CSIS still can not arrest or hold a suspect. That’s left to the RCMP, which will get expanded powers of its own — detaining people longer, seven rather than the current three days, without warrant before appearing before a judge, to prevent a crime. Further, it will be easier for the national police force to get a warrant for a peace bond that curtails the rights of suspects they believe “may” (not will) commit a crime.

There are huge privacy concerns for Canadians in this proposed law. What monitoring of data and personal information sharing can Canadians expect in this bill? It shreds the rules for protecting the hundreds of thousands of tiny details of ordinary lives collected by government in a myriad of ways. The bill permits departments and agencies to pass the details of our personal lives onward if they believe it useful in the campaign to protect national security. Moreover, there is limited oversight. The Harper government has bridled at the suggestion stronger oversight by Parliament is required of CSIS.

The core of Canada’s anti-terrorism laws, tested before the Supreme Court, has remained intact after repeated challenges.

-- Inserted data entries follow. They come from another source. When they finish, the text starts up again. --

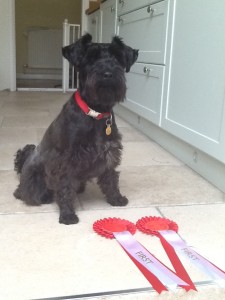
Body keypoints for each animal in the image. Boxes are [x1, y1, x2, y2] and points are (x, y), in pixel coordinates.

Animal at [14, 34, 138, 224]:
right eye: (91, 58)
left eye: (117, 58)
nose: (108, 74)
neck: (95, 112)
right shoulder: (65, 160)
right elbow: (65, 188)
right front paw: (67, 215)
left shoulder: (109, 152)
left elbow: (110, 178)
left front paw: (116, 199)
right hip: (34, 178)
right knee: (25, 192)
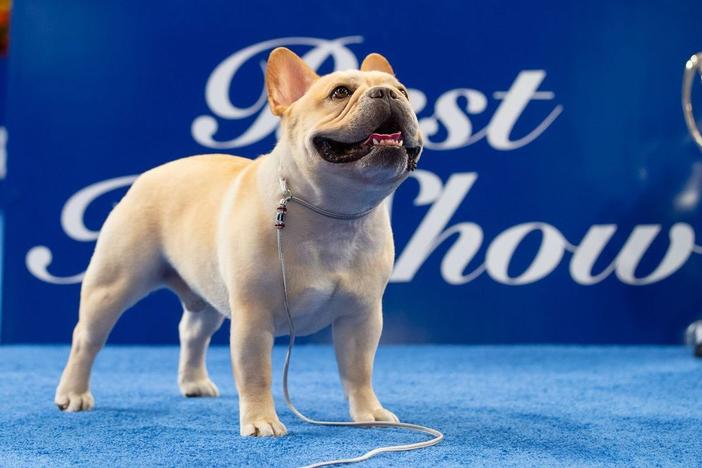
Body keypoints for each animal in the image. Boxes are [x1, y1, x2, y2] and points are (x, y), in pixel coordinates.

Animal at [53, 47, 424, 436]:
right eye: (340, 92)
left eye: (404, 91)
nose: (388, 94)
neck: (332, 212)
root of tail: (147, 176)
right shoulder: (253, 317)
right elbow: (256, 373)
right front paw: (261, 420)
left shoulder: (361, 317)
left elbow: (358, 371)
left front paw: (369, 412)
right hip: (112, 286)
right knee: (86, 340)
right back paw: (73, 394)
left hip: (207, 295)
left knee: (192, 332)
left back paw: (194, 383)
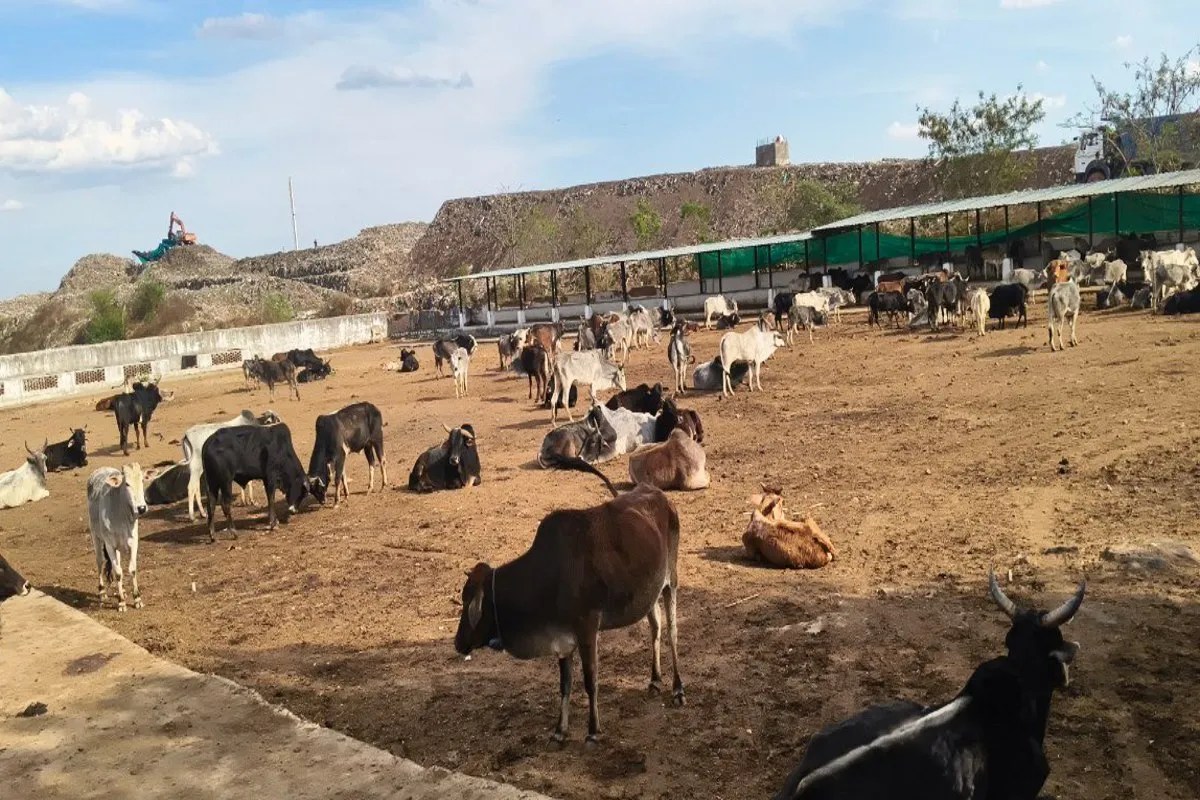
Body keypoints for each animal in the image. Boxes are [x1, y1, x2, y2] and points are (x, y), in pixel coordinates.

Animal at [87, 463, 156, 611]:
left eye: (142, 480)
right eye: (127, 484)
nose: (141, 508)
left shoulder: (133, 542)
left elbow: (131, 569)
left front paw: (137, 599)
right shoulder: (109, 544)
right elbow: (118, 572)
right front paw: (121, 602)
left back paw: (123, 590)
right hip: (96, 536)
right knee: (100, 562)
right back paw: (102, 592)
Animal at [453, 478, 684, 743]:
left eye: (469, 603)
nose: (458, 642)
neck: (550, 577)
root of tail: (658, 494)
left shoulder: (587, 627)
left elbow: (590, 680)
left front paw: (593, 730)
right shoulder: (562, 639)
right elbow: (565, 684)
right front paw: (560, 729)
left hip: (670, 582)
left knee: (672, 633)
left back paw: (678, 688)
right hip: (649, 593)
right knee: (655, 627)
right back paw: (655, 680)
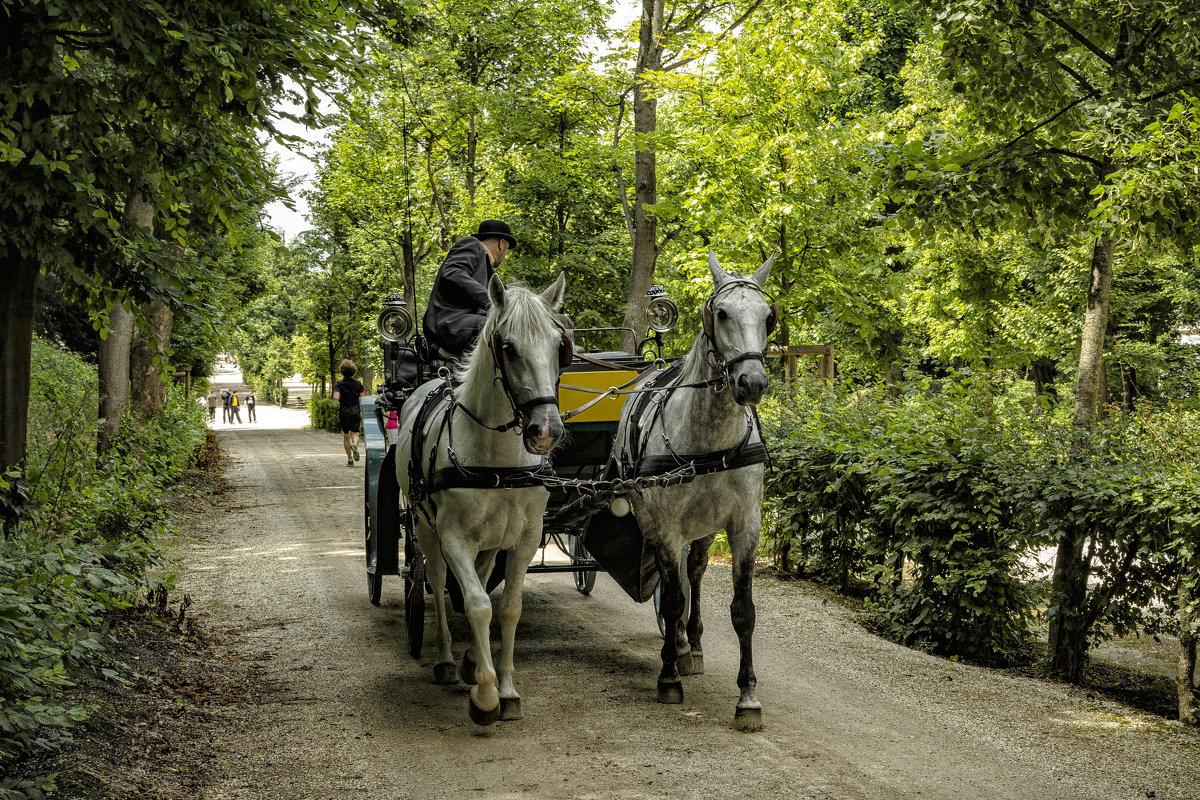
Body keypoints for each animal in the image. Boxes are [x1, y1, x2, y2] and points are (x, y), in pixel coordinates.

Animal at [391, 273, 564, 724]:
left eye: (559, 346)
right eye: (509, 347)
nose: (546, 431)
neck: (497, 460)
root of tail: (433, 379)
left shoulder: (524, 539)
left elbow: (507, 607)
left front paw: (506, 688)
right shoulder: (454, 538)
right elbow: (478, 605)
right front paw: (486, 695)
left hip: (490, 540)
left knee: (484, 578)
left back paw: (470, 657)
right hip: (425, 528)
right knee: (437, 580)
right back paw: (448, 660)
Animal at [614, 250, 772, 734]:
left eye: (768, 316)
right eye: (721, 314)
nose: (752, 382)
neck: (711, 441)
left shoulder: (745, 524)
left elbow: (742, 610)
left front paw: (748, 697)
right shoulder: (666, 525)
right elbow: (672, 595)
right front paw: (668, 676)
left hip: (704, 525)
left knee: (696, 571)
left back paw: (692, 645)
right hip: (655, 520)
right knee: (676, 583)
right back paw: (679, 649)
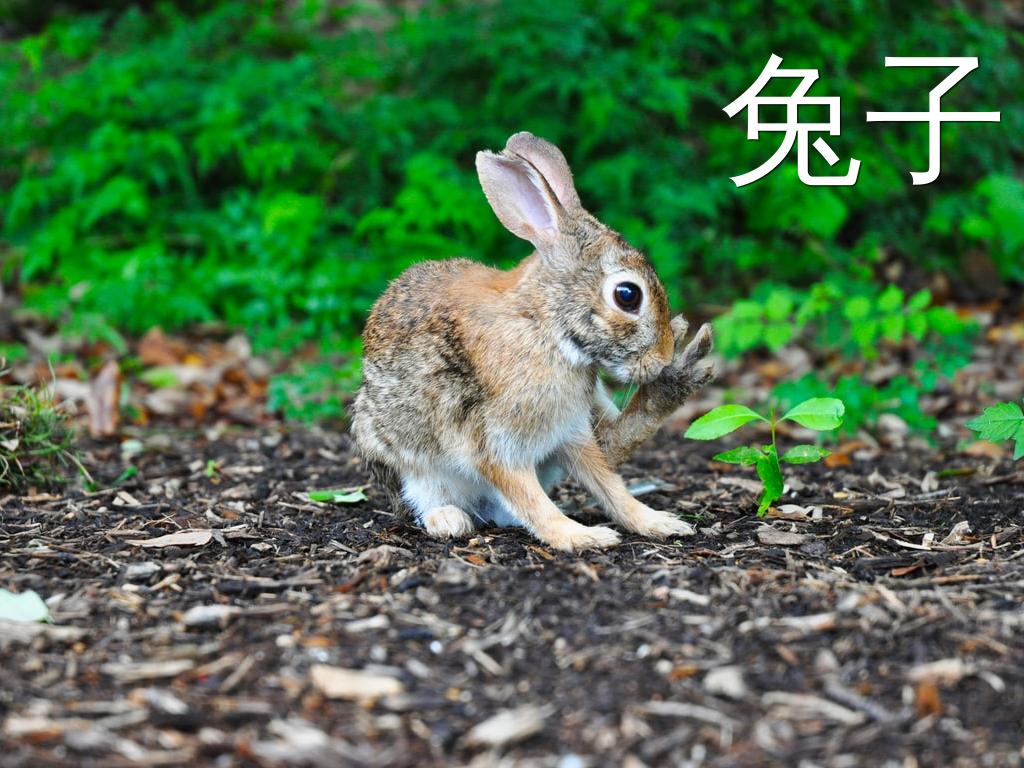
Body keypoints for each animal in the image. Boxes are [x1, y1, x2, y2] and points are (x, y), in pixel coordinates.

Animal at [351, 131, 714, 552]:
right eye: (627, 295)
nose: (661, 358)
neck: (546, 327)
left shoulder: (571, 431)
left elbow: (609, 485)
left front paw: (656, 523)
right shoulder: (495, 443)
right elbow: (531, 499)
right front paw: (580, 536)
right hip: (406, 461)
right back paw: (448, 519)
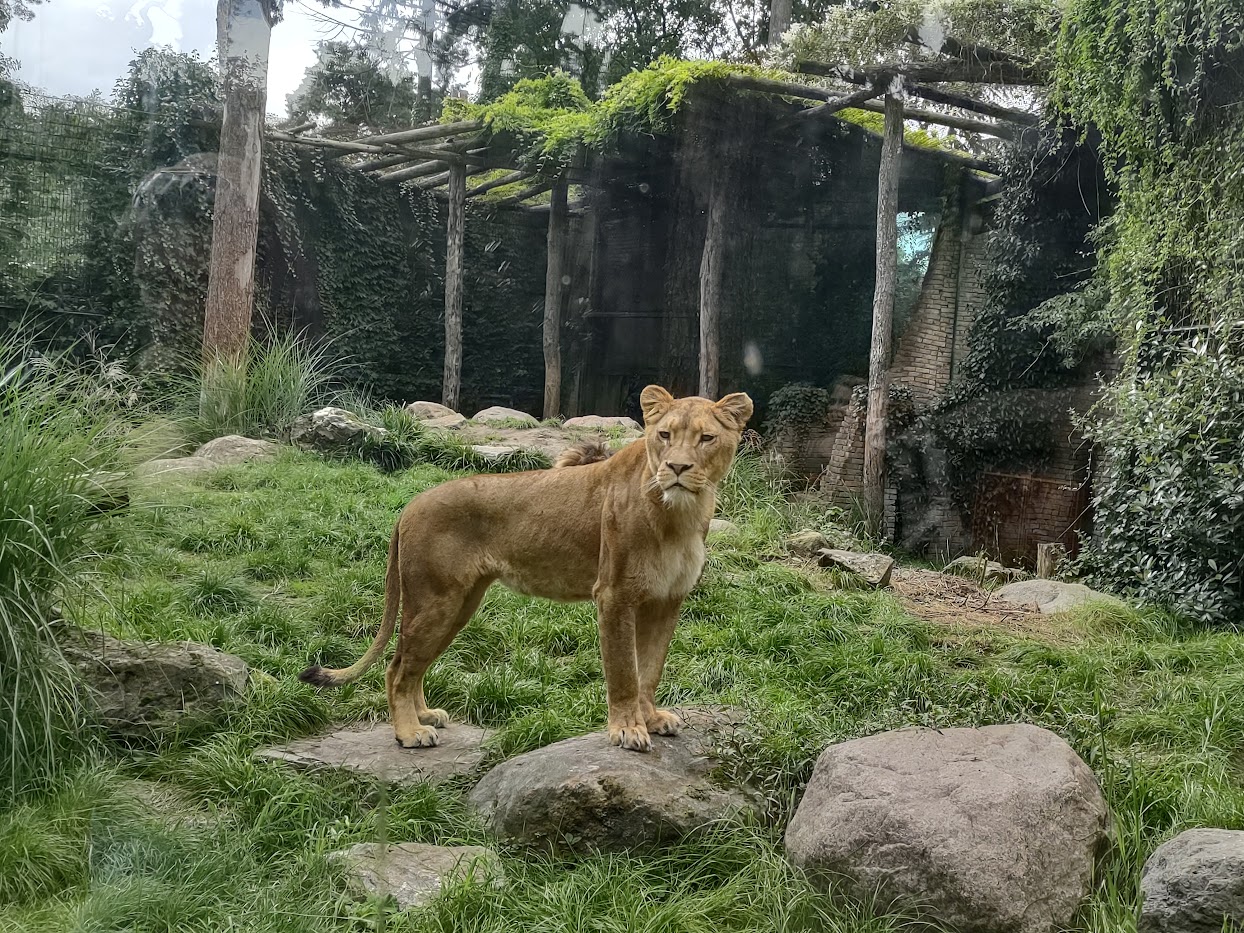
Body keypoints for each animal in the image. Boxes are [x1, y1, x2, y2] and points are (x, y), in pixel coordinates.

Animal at [300, 385, 753, 752]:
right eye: (664, 436)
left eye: (706, 438)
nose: (677, 468)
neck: (680, 515)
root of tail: (410, 504)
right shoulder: (614, 595)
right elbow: (624, 670)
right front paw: (627, 731)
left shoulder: (666, 600)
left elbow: (650, 670)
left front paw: (652, 719)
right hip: (434, 601)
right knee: (397, 668)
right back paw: (410, 733)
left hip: (459, 606)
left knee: (414, 665)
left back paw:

Emboldened, perhaps, the Harper government is using the “lone-wolf” attacks against Canadian Forces soldiers in Quebec and at Parliament Hill last fall as a premise to extend extraordinary new powers to CSIS and the RCMP. Yet, as the RCMP said itself, there was no evidence for it to have foreseen either of the attacks.

But there is ample evidence of the tragic consequences that occur when security agencies engage in a hostile rivalry. The Air India terrorist attack in 1985, and the “rendition” by the U.S., with the help of Canadian intelligence, of Maher Arar to a torture cell in Syria, both show what happens when two national security agencies aggressively refuse to co-operate to keep Canadians safe.

Turning CSIS into a police force with bigger muscle will confuse their roles and invite rivalry, undoing the hard lessons of the past. If the Harper government cannot show where such powers would have made a difference in the defence of security, it cannot justify the risk this bill would entail.